*** Opening INFORMATION PROVIDED ***

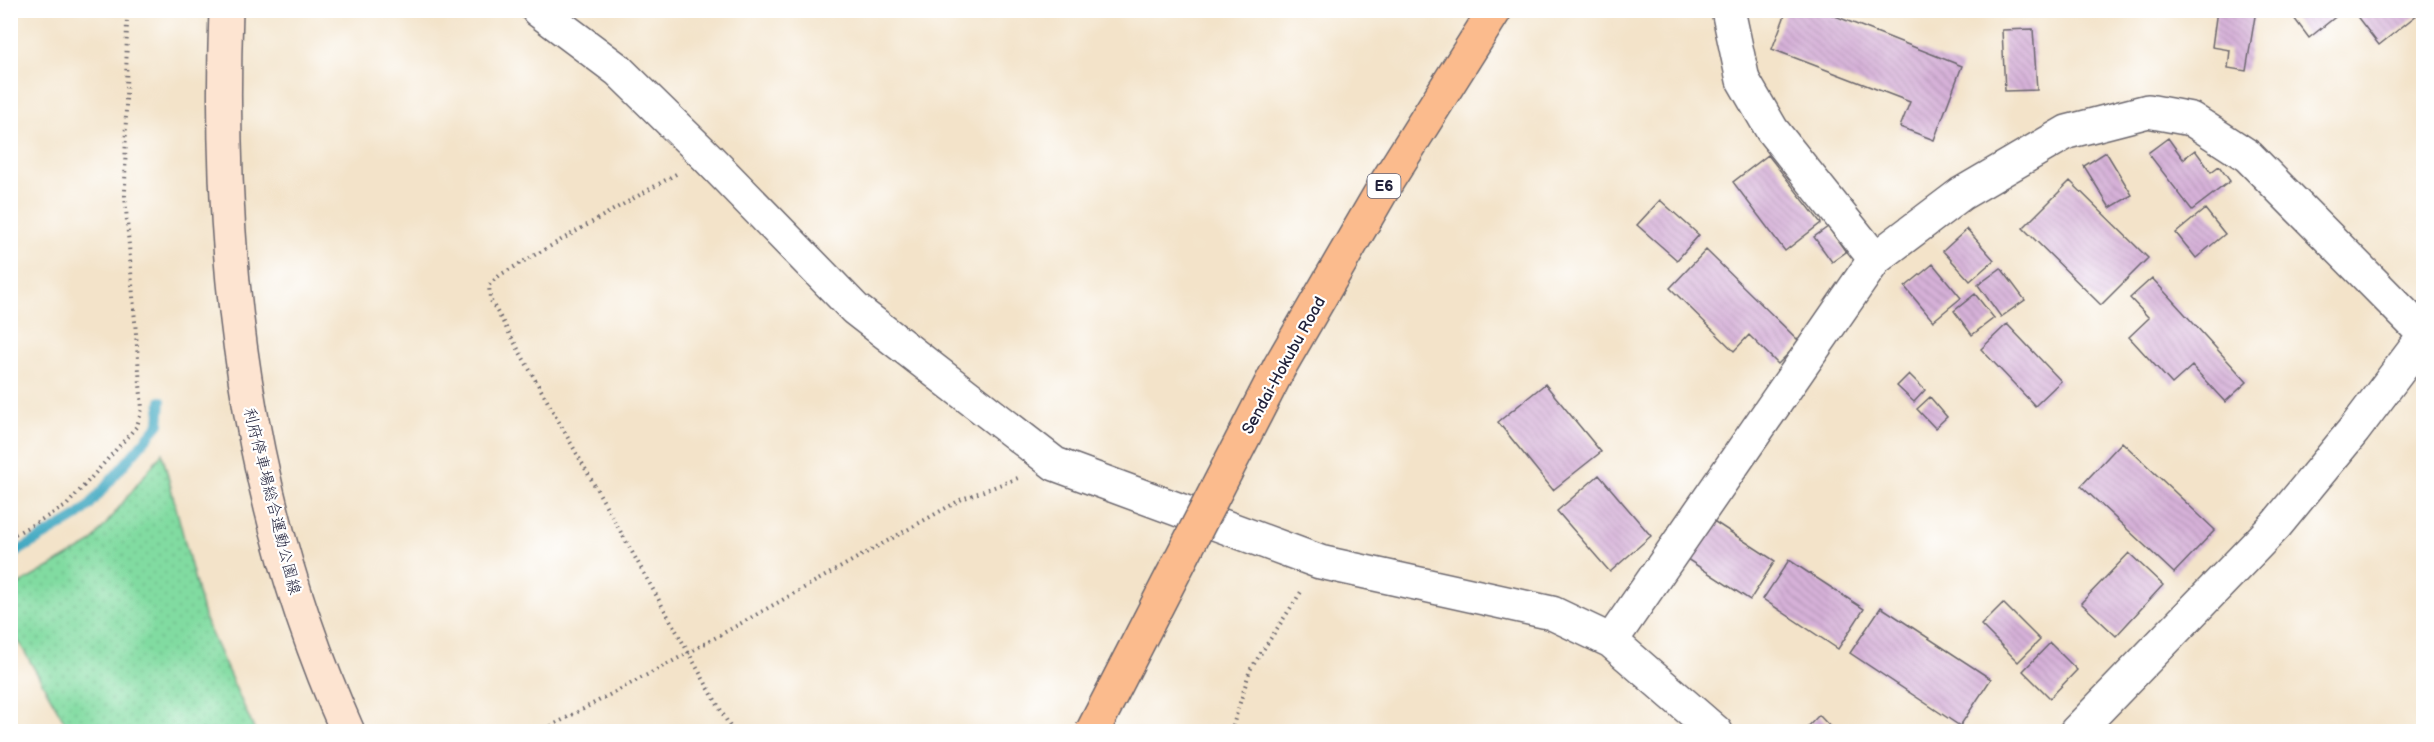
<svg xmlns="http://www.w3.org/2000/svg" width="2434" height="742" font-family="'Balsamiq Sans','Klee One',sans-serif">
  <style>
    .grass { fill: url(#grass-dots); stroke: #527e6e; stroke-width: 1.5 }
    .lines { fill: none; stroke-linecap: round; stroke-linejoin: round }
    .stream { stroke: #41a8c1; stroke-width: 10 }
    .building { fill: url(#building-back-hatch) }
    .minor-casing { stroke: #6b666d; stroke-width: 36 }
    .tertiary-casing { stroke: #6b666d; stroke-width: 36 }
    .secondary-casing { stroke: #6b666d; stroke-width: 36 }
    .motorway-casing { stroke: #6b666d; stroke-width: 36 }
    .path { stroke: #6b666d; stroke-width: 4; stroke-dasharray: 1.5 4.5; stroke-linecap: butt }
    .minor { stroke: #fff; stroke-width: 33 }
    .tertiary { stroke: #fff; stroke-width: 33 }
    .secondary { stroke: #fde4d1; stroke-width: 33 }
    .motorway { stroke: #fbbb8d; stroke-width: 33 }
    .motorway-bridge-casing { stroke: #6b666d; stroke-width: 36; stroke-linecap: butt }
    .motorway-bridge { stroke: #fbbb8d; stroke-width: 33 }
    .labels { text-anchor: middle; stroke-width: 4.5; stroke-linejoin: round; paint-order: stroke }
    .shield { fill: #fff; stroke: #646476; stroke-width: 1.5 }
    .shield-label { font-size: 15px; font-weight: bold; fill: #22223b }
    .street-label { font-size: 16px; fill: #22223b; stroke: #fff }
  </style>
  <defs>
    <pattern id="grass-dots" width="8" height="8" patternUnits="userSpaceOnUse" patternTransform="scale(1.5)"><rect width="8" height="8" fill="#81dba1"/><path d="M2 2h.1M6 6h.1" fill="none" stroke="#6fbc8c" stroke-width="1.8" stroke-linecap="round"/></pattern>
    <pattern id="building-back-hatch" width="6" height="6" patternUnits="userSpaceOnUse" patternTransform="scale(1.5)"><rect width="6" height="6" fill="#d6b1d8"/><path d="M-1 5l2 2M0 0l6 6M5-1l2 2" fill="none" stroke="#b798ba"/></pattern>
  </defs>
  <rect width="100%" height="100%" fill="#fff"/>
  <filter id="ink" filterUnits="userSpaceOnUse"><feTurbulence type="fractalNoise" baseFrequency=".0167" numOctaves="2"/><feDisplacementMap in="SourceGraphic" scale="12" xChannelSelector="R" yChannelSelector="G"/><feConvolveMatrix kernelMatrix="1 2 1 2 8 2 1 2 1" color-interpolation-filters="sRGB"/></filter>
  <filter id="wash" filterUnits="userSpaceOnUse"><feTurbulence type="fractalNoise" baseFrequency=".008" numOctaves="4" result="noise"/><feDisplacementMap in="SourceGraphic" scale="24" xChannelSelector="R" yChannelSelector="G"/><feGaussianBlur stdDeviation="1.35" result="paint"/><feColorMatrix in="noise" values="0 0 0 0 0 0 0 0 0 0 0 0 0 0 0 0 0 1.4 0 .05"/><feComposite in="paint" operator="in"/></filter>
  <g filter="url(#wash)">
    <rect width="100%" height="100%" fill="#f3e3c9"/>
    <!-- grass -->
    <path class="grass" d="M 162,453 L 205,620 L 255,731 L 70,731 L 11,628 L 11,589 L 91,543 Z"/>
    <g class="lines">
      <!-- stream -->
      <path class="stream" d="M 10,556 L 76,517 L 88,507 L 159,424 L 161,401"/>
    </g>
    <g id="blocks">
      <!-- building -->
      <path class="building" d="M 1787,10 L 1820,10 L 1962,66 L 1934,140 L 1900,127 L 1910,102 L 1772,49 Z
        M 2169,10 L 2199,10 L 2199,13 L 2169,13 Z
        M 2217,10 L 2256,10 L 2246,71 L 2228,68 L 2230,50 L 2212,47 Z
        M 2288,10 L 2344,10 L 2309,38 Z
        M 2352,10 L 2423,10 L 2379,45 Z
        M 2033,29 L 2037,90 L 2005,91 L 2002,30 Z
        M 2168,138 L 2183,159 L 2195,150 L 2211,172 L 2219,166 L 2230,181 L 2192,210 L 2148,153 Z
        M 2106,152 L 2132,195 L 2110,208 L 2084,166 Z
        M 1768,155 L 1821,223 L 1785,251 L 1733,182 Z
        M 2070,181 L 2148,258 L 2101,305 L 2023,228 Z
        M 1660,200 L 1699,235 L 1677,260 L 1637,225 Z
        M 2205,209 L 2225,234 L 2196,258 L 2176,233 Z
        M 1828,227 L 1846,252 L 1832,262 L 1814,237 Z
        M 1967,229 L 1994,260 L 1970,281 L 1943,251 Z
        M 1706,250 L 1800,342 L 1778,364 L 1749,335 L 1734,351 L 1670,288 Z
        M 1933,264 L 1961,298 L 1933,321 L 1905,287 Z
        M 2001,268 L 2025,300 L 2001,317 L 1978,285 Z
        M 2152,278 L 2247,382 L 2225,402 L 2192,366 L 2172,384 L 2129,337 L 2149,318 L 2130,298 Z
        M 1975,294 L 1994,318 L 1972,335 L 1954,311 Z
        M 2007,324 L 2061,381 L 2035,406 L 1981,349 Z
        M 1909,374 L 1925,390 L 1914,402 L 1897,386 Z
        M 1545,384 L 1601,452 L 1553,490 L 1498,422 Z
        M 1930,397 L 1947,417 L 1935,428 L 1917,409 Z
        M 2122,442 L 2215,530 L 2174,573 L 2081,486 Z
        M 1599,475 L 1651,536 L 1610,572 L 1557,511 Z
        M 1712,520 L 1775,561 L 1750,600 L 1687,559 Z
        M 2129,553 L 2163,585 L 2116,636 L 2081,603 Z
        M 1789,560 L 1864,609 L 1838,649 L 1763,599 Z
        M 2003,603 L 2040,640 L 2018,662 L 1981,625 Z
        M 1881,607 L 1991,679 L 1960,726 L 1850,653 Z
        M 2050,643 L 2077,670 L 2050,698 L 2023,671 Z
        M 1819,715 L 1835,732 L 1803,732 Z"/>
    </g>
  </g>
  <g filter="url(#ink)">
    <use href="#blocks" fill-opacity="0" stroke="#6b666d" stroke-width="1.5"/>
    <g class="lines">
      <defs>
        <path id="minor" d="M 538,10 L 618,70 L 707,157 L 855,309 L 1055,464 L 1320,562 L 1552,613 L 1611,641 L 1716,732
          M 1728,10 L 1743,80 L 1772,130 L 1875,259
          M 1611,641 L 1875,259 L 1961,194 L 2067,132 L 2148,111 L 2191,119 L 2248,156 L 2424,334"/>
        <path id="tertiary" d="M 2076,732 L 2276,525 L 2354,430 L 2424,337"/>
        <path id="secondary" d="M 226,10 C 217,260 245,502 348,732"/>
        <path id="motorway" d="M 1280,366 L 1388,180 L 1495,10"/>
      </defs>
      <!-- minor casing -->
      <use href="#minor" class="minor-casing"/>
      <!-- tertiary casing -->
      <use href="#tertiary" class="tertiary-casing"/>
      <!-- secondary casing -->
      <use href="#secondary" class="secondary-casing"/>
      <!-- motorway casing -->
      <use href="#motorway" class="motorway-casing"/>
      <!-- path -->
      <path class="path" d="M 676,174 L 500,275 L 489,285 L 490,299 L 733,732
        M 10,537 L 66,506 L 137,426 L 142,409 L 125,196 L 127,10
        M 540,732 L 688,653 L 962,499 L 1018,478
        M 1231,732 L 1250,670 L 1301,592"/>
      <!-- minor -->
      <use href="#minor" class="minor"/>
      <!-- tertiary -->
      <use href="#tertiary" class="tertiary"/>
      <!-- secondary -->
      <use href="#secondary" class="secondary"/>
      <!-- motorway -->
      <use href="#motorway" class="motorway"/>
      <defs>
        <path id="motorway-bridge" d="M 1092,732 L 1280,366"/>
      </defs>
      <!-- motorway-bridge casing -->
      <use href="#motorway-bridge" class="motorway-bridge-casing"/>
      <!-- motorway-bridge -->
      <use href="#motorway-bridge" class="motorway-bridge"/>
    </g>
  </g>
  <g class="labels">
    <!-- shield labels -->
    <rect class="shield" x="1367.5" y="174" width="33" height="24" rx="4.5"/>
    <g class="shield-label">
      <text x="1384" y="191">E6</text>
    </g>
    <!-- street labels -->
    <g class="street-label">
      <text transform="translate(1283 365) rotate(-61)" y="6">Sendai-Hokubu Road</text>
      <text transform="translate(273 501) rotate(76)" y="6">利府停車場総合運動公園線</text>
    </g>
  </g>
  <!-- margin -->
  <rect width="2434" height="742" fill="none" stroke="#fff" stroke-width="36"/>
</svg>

*** Closing INFORMATION PROVIDED ***

Only a number is needed here: the count of lines above that hold the string "wash".

RESPONSE.
2